Я, впрочем, и сам увлекался «Черными пантерами». Молодым солдатом, в отпуске перед дембелем, я шатался по дождливым улицам Иерусалима, не зная, куда пойти, ни в этот день, ни в будущем. Мальчишка в кипе-ермолке подошел ко мне и сунул листовку – объявление о митинге рабби Каханэ в одном из залов Иерусалима. Я пошел от нечего делать: цивильный Израиль был для меня книгой за семью печатями. Каханэ кричал с трибуны, требовал ограничить
На том собрании каханистов определилось мое политическое будущее. Так меня вдохновили речи Каханэ, что я попросил слова и произнес: Квод ха-рав («Почтеннейший раввин»). Тут молодчики Каханэ живо заткнули всем рты, чтоб не мешали говорить молодому человеку, величающему Каханэ квод ха-рав. Я воспользовался тишиной и спросил, во-первых, собирается ли он ограничить рождаемость у палестинцев путем кастрации мужчин или стерилизации женщин и, во-вторых, почему его молодчики так похожи на штурмовиков Рема.

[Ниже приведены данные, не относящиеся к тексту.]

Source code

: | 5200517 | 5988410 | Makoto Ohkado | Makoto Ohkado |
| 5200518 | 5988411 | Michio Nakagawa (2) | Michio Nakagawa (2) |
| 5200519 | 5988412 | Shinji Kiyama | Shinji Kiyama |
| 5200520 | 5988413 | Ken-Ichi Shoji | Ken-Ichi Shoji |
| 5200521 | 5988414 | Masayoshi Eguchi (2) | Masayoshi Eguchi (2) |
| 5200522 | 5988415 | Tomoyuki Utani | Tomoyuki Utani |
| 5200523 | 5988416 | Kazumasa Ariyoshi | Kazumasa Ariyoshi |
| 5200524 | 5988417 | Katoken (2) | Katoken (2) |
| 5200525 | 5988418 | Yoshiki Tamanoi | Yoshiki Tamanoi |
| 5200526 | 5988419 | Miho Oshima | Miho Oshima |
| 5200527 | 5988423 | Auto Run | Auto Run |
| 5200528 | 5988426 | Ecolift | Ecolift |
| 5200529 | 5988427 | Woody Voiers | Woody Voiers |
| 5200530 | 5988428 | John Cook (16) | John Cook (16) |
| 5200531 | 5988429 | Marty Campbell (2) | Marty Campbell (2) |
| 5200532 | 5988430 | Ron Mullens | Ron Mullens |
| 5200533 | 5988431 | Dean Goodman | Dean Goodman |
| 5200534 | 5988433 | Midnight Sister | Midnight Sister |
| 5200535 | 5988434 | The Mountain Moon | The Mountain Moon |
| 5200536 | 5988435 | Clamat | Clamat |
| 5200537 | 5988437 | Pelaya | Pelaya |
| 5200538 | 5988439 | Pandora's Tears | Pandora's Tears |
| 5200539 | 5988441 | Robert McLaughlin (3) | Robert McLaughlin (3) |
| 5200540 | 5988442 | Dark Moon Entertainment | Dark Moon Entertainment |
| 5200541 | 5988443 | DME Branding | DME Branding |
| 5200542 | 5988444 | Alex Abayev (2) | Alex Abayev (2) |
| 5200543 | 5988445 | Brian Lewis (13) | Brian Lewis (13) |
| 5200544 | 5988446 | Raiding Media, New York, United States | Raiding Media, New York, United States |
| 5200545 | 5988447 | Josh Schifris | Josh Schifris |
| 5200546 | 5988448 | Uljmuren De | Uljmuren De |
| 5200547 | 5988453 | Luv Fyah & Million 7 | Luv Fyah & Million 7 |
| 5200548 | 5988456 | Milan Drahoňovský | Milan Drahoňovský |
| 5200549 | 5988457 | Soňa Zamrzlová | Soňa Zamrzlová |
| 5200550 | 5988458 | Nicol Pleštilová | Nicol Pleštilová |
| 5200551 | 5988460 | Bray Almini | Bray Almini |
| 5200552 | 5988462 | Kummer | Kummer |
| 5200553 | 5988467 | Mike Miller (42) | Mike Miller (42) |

Ответа я не услышал. Штурмовички Каханэ накатили на меня бурной лавиной, и митинг на этом окончился, началась свалка. Противники Каханэ окружили меня тесным кольцом и сражались, как Ахилл за тело Патрокла. Я стоял посреди кольца и еще что-то втолковывал обеим сторонам. Затем защитники увели меня в кафе «Таамон». И тут выяснилось, что мои спасители были «Черными пантерами», принявшими меня за араба, – полустертый русский выговор похож на арабский, а черты лица у арабов и евреев сходны. Так началась моя дружба с «Пантерами». И хотя они были ненадежными союзниками иерусалимской левой, они придавали ей хоть какую-то глубину, хоть как-то выводили ее из салонных просторов.
Один из центров жизни восточного еврейства – рынок Махане Иегуда, на западе Яффской дороги. Это огромное торжище – подлинный бастион крайне правых базари, и лидерам лейбористского, ашкеназского Израиля там обеспечена враждебная встреча. Шимон Перес пробовал заходить на рынок в ходе своих предвыборных кампаний, но дело чуть не окончилось судом Линча.
Восточные евреи, жители Катамонов, Мусрары, Нахлаота и других районов, занимаются торговлей и мелкими подрядами там, где можно не платить налогов. Поэтому в основном они не так уж бедны, как представляется по официальным отчетам, относящим их к беднейшей прослойке. В правительственных учреждениях раньше восточных евреев было мало, но после 1977 года многим удалось продвинуться и занять важные посты. Там, где они в этом преуспели, работники-ашкеназы жаловались на ярую дискриминацию со стороны новых начальников. В особенности много жалоб возникло у работников министерств, оказавшихся в руках Тами, предшественницы ШАС, в частности служащих министерства абсорбции иммигрантов.
Главный праздник марокканских евреев – Мимуна, который они отмечают по окончании Пасхи. Они связывают его происхождение с памятью Рамбама, рабби Моше бен Маймона. Это чисто марокканский праздник, который выходцы из Марокко принесли с собой. В вечер Мимуны марокканские евреи ходят друг к другу в гости, а в наши дни власти поощряют и приглашения ашкеназов. В день Мимуны сотни тысяч марокканцев собираются в саду Саккера на огромный пикник, где каждая семья жарит шашлыки на углях под музыку огромных магнитофонов. Прочие восточные общины также ставят там свои шатры: марокканцы – самая большая восточная община, и прочие общины равняются на нее. Одно время Мимуна носила ярко антиашкеназский характер, но в наше время это, видимо, прошло.